The context in which the name is used in the events depicted, compared to the other Gospels, suggests the "beloved disciple" was indeed John, son of Zebedee. But we don't have to have the Bible tell us that.

One of the first Christian pastors, Irenaeus of Lyons, France, around 180 A.D. writes simply, "John, the disciple of the Lord, who also had leaned upon his breast, had himself published a Gospel during his residence in Ephesus in Asia." Dozens of these early pastors, from the first hundred or so years after Jesus, are some of our best witnesses that the NT we have now is authentic. If you put all their quotations of the NT together, you would get a copy missing only a handful of verses.

Was Jesus the Messiah? Was he the Son of God? How would we know unless we had evidence? John is simply saying, "yes, and here's the evidence," as any witness would try to report what he had seen. How do you someone was or wasn't in the Air National Guard, for instance, unless someone produces evidence for you to believe?

Some would say that John is not trying to tell the truth, but only a story, like a fable or a fairy tale. While it is true that someone who tells a fable is not a liar, someone who tells a fable as if it were really true fact would be a liar.

But John writes these stories as if they were real events. And so does Luke, and Matthew, and Mark in their Gospels. If they were liars then they were very good ones, for thousands of people believed them. But they were also very foolish liars, for their lies only got them hunted down and killed. While we can imagine someone dying for something they believe to be true, who would ever die for something they knew to be false?

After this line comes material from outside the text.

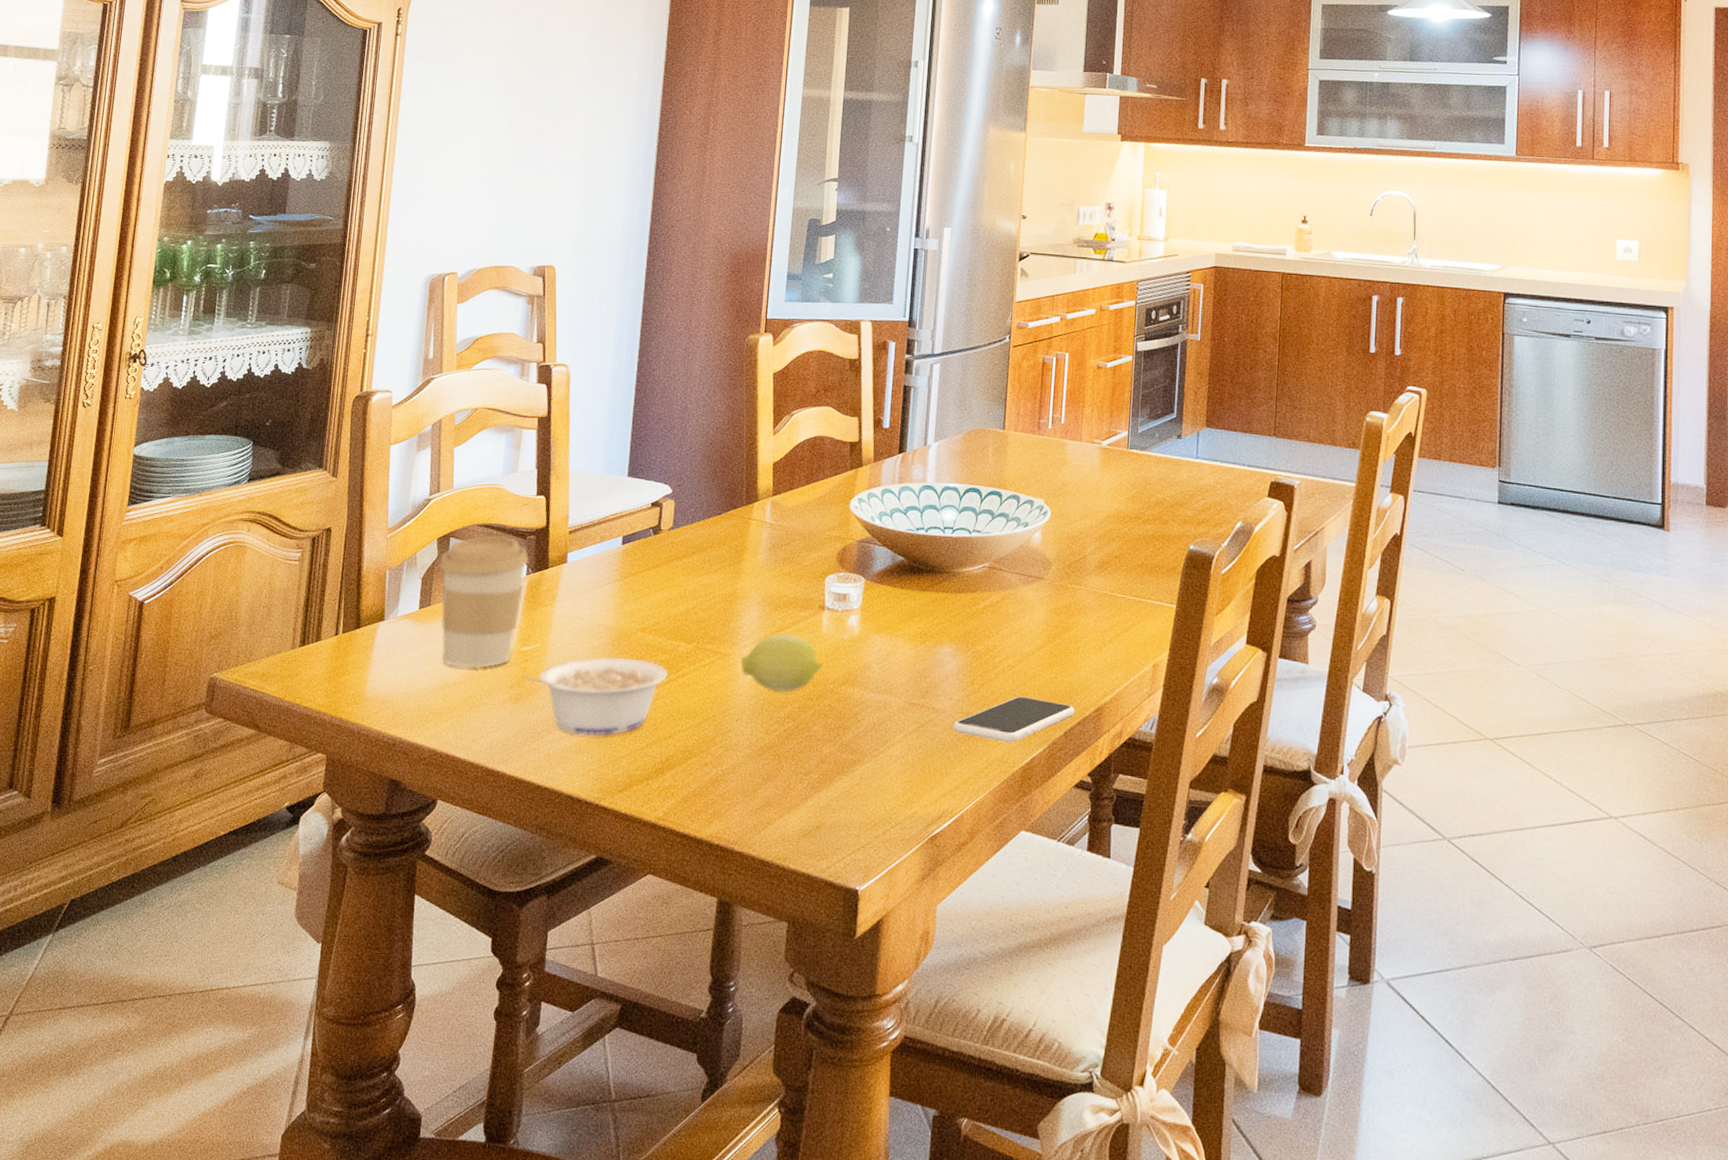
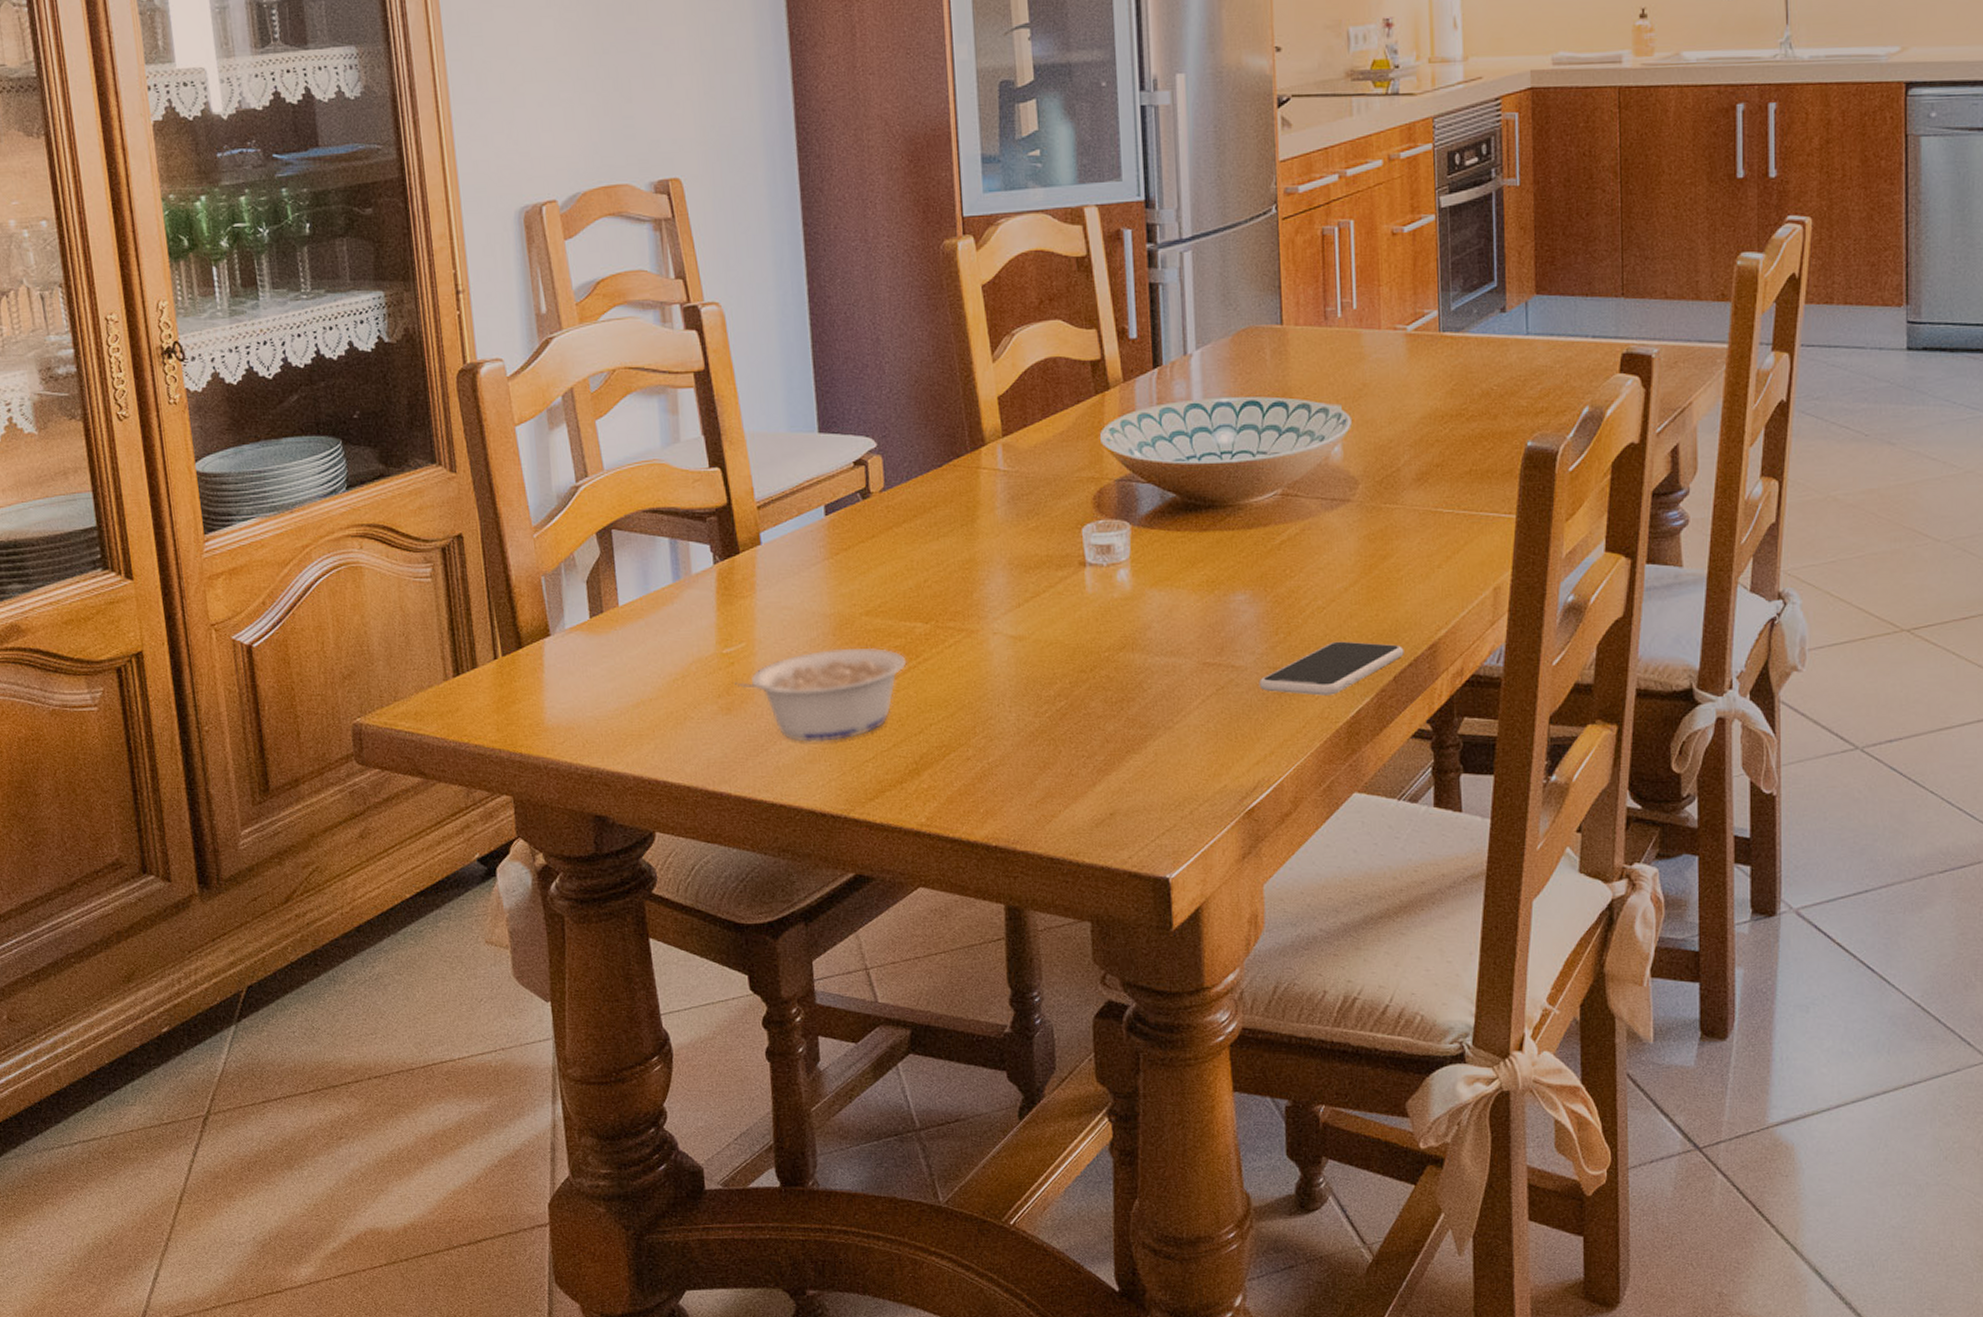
coffee cup: present [439,535,530,669] -> none [604,521,715,680]
fruit: present [740,633,823,693] -> none [991,599,1093,668]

It is easier to believe that these men wanted to write the truth with no distortions or cover-ups, especially when they themselves come across in their own works as cowardly, bumbling, and arrogant. They faithfully record their embarrassing squabbles, slow-wits, and abandonment of Jesus at the very end.

Some cannot believe that the Gospel writers intended to tell the truth because the Gospels contain miracles. Miracles, they say, cannot be true, so the Gospels must be a story or a lie. But this is odd reasoning. Imagine a president who, upon receiving a report on climate change, dismissed it on the spot. Imagine if his reason for dismissing it was that it had evidence of global warming in it, and he didn't believe that global warming existed. Wouldn't that be rather foolish?

Mr. President, we would say, you cannot dismiss evidence because it doesn't match your conclusion, you have to make your conclusion based on the evidence. And the same is true here, isn't it? The Gospels claim to be historical documents. We cannot dismiss them as such because they contain historical events that we, sight unseen, don't believe can exist.

Did John succeed in telling the truth? Historians don't have to say, "we don't know". The events John records are easily corroborated by Luke (c. 70 A.D.), whose work is so packed with historical references (Tiberius, Qurinius, Pontius Pilate, etc) it is a one of those most reliable ancient documents around.

Many of us have no doubt taken a political science class and read Thucydides' History, written c. 400 B.C.. We have no problem treating it as reliable history, even though our earliest actual manuscript is from 900 A.D. -- a gap of 1,300 years. The earliest actual copy of Luke we have is c. 200 AD, a gap of barely over a hundred years. We can take it as reliable history before making any judgment on the truth of the theological claims within it.

We don't need to "just unconditionally trust" here, especially if we are Christians. Faith does not mean believing in something you know is false. Hinduism doesn't need a founder. Buddhism doesn't need the Buddha. But without a historical Christ there is no Christianity. "Christianity" means "God entered human history as a man, lived among us, died and rose again". If it happened in history, then there can be good evidence for it, just like any other event. And there is good evidence for it. Those who seek it will find it. You don't need to check your brain at the door.